Exploration 3D: Extension Activities

Psychology of Atrocities

Choose an incident from history. Read American psychiatrist William Gault’s analysis of the various perceptions and factors that may lead to the commission of atrocities, and then apply it to the incident you chose.

1. The enemy is everywhere

(Overwrought soldiers see threats looming everywhere around them.)

2. The enemy is not human (Using derogatory terms for the enemy reflects this tendency to dehumanize them.) No personal responsibility.

(Being part of a unit and following orders can mean shared responsibility is no one’s responsibility.)

3. Pressure to act

(Combat units that do not fight become restless especially when mines and snipers cause casualties. The frantic soldier is driven to mindless revenge.)

4. The urge to dominate in violent personalities

(Brutal war suits the character of such men, where their actions are often admired and they gain leadership.)

5. Firepower

(The lightweight M-16 shoots ten bullets a second. A terrified or angry soldier can just point his rifle in the enemy’s general direction and open up a torrent of destruction.)

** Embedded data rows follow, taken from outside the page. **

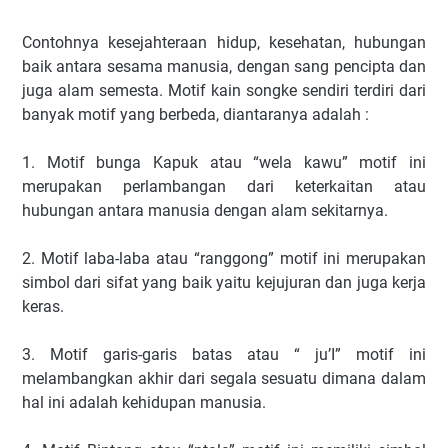
Contohnya kesejahteraan hidup, kesehatan, hubungan
baik antara sesama manusia, dengan sang pencipta dan
juga alam semesta. Motif kain songke sendiri terdiri dari
banyak motif yang berbeda, diantaranya adalah :
1. Motif bunga Kapuk atau “wela kawu” motif ini
merupakan perlambangan dari keterkaitan atau
hubungan antara manusia dengan alam sekitarnya.
2. Motif laba-laba atau “ranggong” motif ini merupakan
simbol dari sifat yang baik yaitu kejujuran dan juga kerja
keras.
3. Motif garis-garis batas atau “ ju’I” motif ini
melambangkan akhir dari segala sesuatu dimana dalam
hal ini adalah kehidupan manusia.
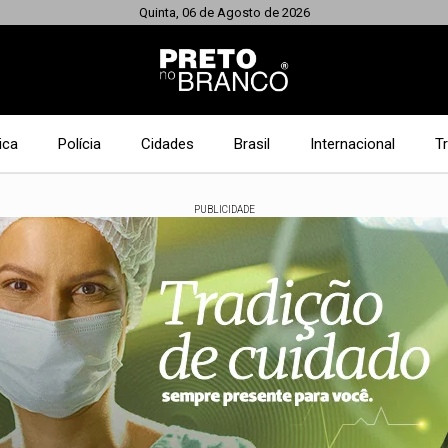
Quinta, 06 de Agosto de 2026
ica
Polícia
Cidades
Brasil
Internacional
T
PUBLICIDADE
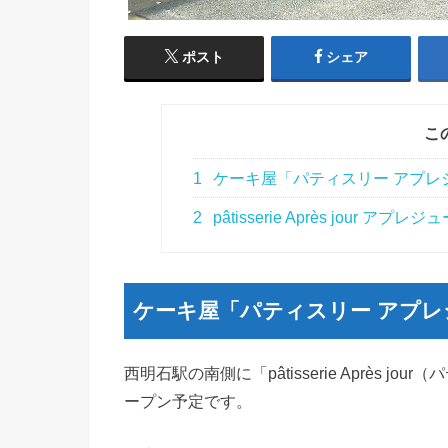
ポスト
シェア
こ
1
ケーキ屋「パティスリー アプレ
2
pâtisserie Après jour アプレジ
ケーキ屋「パティスリー アプ
西明石駅の南側に「pâtisserie Après
ープン予定です。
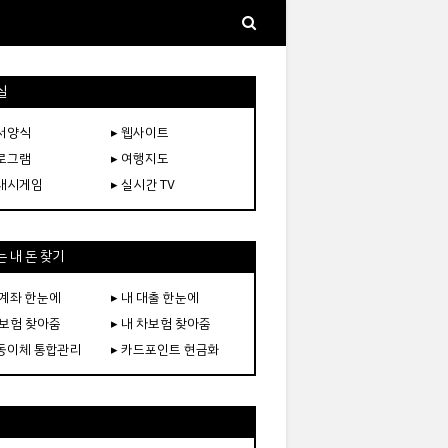
실
문서양식
▸ 웹사이트
프로그램
▸ 여행지도
플래시게임
▸ 실시간 TV
 내 돈 찾기
 계좌 한눈에
▸ 내 대출 한눈에
 보험 찾아줌
▸ 내 차보험 찾아줌
자동이체 통합관리
▸ 카드포인트 현금화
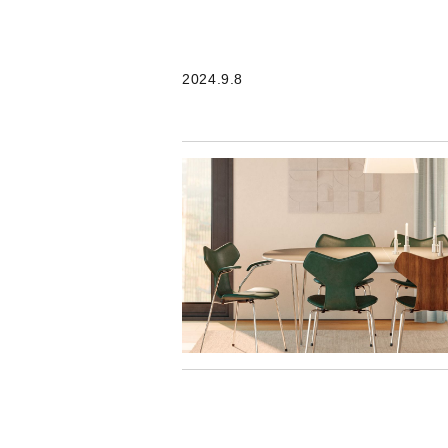
2024.9.8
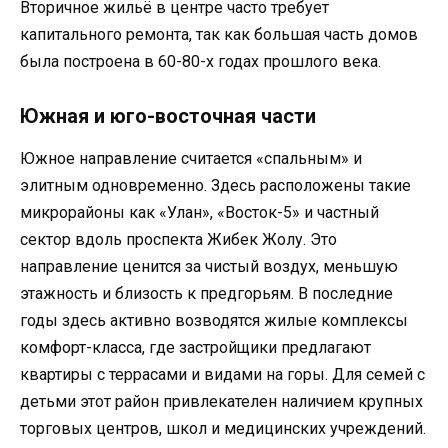
Вторичное жильё в центре часто требует
капитального ремонта, так как большая часть домов
была построена в 60-80-х годах прошлого века.
Южная и юго-восточная части
Южное направление считается «спальным» и
элитным одновременно. Здесь расположены такие
микрорайоны как «Улан», «Восток-5» и частный
сектор вдоль проспекта Жибек Жолу. Это
направление ценится за чистый воздух, меньшую
этажность и близость к предгорьям. В последние
годы здесь активно возводятся жилые комплексы
комфорт-класса, где застройщики предлагают
квартиры с террасами и видами на горы. Для семей с
детьми этот район привлекателен наличием крупных
торговых центров, школ и медицинских учреждений.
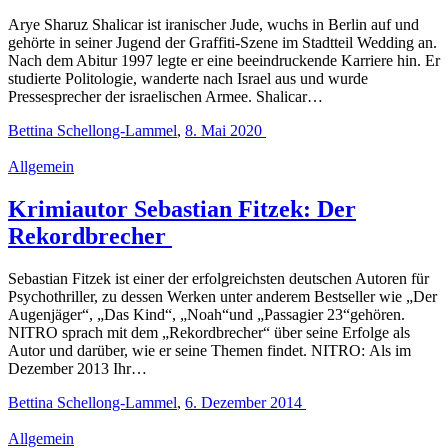
Arye Sharuz Shalicar ist iranischer Jude, wuchs in Berlin auf und
gehörte in seiner Jugend der Graffiti-Szene im Stadtteil Wedding an.
Nach dem Abitur 1997 legte er eine beeindruckende Karriere hin. Er
studierte Politologie, wanderte nach Israel aus und wurde
Pressesprecher der israelischen Armee. Shalicar…
Bettina Schellong-Lammel
,
8. Mai 2020
Allgemein
Krimiautor Sebastian Fitzek: Der
Rekordbrecher
Sebastian Fitzek ist einer der erfolgreichsten deutschen Autoren für
Psychothriller, zu dessen Werken unter anderem Bestseller wie „Der
Augenjäger“, „Das Kind“, „Noah“und „Passagier 23“gehören.
NITRO sprach mit dem „Rekordbrecher“ über seine Erfolge als
Autor und darüber, wie er seine Themen findet. NITRO: Als im
Dezember 2013 Ihr…
Bettina Schellong-Lammel
,
6. Dezember 2014
Allgemein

– William Gault, Some Remarks on Slaughter

Who is Guilty? A Debate

Prepare for and take part in a debate on the following proposition:

People who do not speak out when they know that a war crime has been committed are accomplices in the crime.

Research

Find examples of atrocities that have been committed in your country, or by members of the armed forces of your country or by other armed groups.

If such examples are not available, search for them in the history of another country. Write a report comparing what you have discovered with what happened at My Lai.

Enforcement Dilemmas

With a partner or in a small group, work on the dilemma scenario “There was no mercy.”

Complete Part A before reading Part B. Before making your decision, consider each point of view, the various kinds of pressure affecting the situation and the possible consequences – both immediate and long-term.

Then read Part B, and respond to the question at the end.

Dilemma: Responsibility for Acts Committed Under Pressure or Orders

Write about your experience, or exchange stories with a classmate about the following questions:

Have you ever been asked to do something you felt was wrong, but you did it anyway because you felt pressure? How did you feel afterwards, and what were the consequences of the actions taken?

OR

Find a news story where someone acted on orders from an authority, while knowing it was wrong to do so. Examine the chain of consequences from that event.